И он торжественно, с выражением, прочитал главу из «Кретинов». Виль скинул пиджак и начал залихватски читать монолог из драмы Бема «Визит юного хама».
Бем перебил его афоризмом из последнего романа Виля. Медведь запел – Бем писал также и песни. Тогда Бем натянул на себя скатерть, повернулся к Востоку и, воздев руки к небу, начал читать монолог старого еврея, мечтающего умереть на Земле Обетованной – из непоставленной трагедии Виля «Абрам»…
Раздались аплодисменты, они вдруг очнулись и увидели, что окружены огромной толпой, а у их ног валяются монеты и даже бумажные купюры.
Виль покраснел.
– Товарищи, – обратился он к толпе, – заберите, пожалуйста, деньги. Каждый свои.
– Ни в коем случае! – запретил Бем. – Это единственный случай, когда в нашем городе оплачивают труд писателя.
Он аккуратно собрал гонорар.
– Пошли пить!..
Они отправились в тот самый ресторан. На страуса не хватало, только на его яйцо, и Бем вызвал брата.
– Запиши на мой счет и принеси страуса.
– Уже некуда записывать, – сказал брат.
– Хорошо, ты не веришь мне – вот великий русский писатель. Открой ему счет и запиши на него. Пиши – Виль Медведь, великий писатель, два страуса, два яйца, две порции водки и две сигары от Давидова…
Брат принес только водку.
– Только из уважения к Горбачеву, – бросил он.
– Вот такие здесь братья, – сказал Бем, – куда ты переехал?
– Как там у вас движется перестройка? – поинтересовался брат, который почему-то никуда не уходил.
Виль открыл рот, и Бем почувствовал, – ни страуса, ни яйца им не видать!
– Ты хочешь страуса? – произнес он.
И Виль все понял. Они были родственными душами. Он сказал, что перестройка – это что-то особенное, удивительное, ни на что не похожее…
Появился страус, потом второй. Поплыл олень, тетерева, «Вдова Клико»…
– Перехвалил, – сказал Бем, – больше некуда. – Он похлопал себя по животу.
– А, в общем-то, вся эта гласность – херня, – задумчиво произнес Виль, – плохая комедия.
Со стола мигом уплыли остатки страуса, улетели тетерева, растаял в дыму «Давидов».
– Слава Богу. А то я ничего оставлять не могу. В тебе сколько килограмм?
– Восемьдесят два, – сказал Виль, – перед отъездом взвешивался.
– А во мне сто четыре. До обеда было… – он вздохнул. – Ну, ты видел, какие тут живут мудаки? Куда ты приехал? Они верят в две вещи – в деньги и в перестройку. Кретины считают, что если там не будет перестройки – тут не будет денег. Отнимут!.. Пойдем, я тут недалеко… Они потащились к Бему.
– У тебя денег нет. У меня тоже. Но у меня есть дом. И собака. Будешь жить у меня.

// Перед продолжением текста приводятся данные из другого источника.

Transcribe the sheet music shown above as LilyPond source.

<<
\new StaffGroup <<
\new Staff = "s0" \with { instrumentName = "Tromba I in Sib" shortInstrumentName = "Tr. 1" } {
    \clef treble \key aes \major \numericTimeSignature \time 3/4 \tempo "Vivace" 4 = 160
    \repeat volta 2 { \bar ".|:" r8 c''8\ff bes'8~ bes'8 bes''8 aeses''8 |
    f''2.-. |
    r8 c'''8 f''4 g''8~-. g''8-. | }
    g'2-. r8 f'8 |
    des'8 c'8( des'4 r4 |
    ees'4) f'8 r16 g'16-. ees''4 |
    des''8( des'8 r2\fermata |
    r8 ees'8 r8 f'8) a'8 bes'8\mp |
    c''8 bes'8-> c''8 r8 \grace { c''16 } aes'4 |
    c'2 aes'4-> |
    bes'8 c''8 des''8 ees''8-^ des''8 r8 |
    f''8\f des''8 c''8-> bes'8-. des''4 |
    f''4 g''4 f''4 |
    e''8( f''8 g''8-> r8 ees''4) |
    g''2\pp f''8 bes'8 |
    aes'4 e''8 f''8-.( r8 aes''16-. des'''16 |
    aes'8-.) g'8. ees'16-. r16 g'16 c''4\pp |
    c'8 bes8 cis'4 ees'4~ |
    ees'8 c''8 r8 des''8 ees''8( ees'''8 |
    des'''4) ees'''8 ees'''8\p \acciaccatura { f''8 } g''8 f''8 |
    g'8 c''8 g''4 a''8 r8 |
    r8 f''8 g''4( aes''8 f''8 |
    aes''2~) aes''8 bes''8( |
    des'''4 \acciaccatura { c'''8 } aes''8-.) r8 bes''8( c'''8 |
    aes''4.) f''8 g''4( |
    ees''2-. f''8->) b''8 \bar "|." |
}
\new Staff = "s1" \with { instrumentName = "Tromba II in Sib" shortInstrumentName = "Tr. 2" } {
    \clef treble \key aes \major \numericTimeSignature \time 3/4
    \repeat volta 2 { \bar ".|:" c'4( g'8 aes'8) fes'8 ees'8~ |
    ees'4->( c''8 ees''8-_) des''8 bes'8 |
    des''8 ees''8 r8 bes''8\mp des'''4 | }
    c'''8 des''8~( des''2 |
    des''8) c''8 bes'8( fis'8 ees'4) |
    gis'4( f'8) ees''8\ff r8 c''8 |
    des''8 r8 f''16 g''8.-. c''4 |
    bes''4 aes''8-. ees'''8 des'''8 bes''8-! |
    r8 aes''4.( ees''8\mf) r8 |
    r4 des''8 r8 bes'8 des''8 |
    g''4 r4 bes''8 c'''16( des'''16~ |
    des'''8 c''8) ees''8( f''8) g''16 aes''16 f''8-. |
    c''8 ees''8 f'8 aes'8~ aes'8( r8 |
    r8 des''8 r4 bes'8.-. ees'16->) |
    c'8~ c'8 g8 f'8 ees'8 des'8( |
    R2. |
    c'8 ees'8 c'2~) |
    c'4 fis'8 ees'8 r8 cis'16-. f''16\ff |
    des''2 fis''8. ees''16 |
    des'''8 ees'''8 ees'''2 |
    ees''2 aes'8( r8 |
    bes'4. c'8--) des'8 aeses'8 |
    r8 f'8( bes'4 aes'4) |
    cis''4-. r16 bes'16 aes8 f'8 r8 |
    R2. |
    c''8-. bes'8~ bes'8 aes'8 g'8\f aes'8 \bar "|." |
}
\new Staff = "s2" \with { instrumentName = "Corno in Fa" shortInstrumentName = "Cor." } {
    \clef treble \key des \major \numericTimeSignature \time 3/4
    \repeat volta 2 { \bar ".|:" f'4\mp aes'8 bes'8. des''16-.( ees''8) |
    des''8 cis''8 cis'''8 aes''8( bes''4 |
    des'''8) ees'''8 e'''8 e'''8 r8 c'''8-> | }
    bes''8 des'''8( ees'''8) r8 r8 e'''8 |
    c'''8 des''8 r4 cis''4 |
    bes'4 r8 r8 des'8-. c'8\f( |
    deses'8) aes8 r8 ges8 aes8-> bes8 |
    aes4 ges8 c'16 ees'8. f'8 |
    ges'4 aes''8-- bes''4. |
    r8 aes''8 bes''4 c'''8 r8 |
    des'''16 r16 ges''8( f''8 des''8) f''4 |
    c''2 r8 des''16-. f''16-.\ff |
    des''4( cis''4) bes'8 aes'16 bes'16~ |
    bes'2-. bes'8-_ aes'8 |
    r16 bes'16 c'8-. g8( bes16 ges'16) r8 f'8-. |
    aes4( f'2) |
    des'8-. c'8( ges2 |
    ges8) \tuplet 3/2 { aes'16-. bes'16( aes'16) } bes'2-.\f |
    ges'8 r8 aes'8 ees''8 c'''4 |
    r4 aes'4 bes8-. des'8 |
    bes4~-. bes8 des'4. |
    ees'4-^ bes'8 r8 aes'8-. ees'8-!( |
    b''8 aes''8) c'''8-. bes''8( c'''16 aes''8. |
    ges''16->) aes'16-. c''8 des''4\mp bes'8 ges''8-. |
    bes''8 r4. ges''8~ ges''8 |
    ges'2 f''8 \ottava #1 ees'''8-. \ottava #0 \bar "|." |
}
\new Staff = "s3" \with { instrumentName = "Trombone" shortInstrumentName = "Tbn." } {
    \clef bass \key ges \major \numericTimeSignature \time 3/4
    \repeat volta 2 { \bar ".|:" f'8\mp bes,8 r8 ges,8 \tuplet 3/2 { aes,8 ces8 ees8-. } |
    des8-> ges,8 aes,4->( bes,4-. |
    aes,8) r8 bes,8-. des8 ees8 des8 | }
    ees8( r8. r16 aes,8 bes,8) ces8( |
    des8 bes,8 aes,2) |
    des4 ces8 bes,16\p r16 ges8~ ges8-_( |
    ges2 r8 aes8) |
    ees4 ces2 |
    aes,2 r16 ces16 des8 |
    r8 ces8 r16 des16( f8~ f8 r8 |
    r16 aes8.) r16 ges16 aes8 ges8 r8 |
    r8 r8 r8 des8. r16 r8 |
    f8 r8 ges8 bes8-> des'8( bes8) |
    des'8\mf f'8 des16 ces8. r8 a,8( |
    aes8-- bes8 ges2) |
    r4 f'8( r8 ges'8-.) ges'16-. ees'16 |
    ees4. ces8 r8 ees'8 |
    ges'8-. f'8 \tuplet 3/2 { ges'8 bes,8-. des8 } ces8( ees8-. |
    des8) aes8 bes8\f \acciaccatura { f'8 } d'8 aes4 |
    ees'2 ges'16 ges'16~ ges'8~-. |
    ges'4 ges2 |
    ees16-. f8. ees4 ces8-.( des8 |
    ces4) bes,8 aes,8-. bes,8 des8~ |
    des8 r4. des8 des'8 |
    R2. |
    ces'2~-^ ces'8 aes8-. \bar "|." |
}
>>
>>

Бем жил с собакой, огромной немецкой овчаркой по кличке «Литературовед».
– Во-первых, это не кличка, а имя, – объяснил Бем, – клички, если угодно, у местной интеллигенции. А, во-вторых – она таки литературовед. А почему – это тема особого романа, который надо будет когда-нибудь написать. Ее судьба – судьба талантливого человека… Раньше ее звали «Алмаз». Эти идиоты на границе не могли ничего лучше придумать. Да, раньше она работала на границе. И, надо сказать, великолепно – она задерживала всех, но при одном условии – если те не были писателями, композиторами, художниками… Если же границу собирался перейти какой-нибудь поэт, музыкант, певец – «Алмаз» это ощущал каким-то шестым чувством и уводил пограничника в противоположную сторону. Вскоре слух об удивительной собаке распространился по всему миру – и к границе потянулись турецкие писатели, чилийские художники, чешские драматурги, кубинский скульптор… Все, что мы имеем стоящего в нашем городе – мы имеем благодаря «Литературоведу». Если бы не он – у нас бы не было ни кинематографии, ни театра, ни знаменитого балета…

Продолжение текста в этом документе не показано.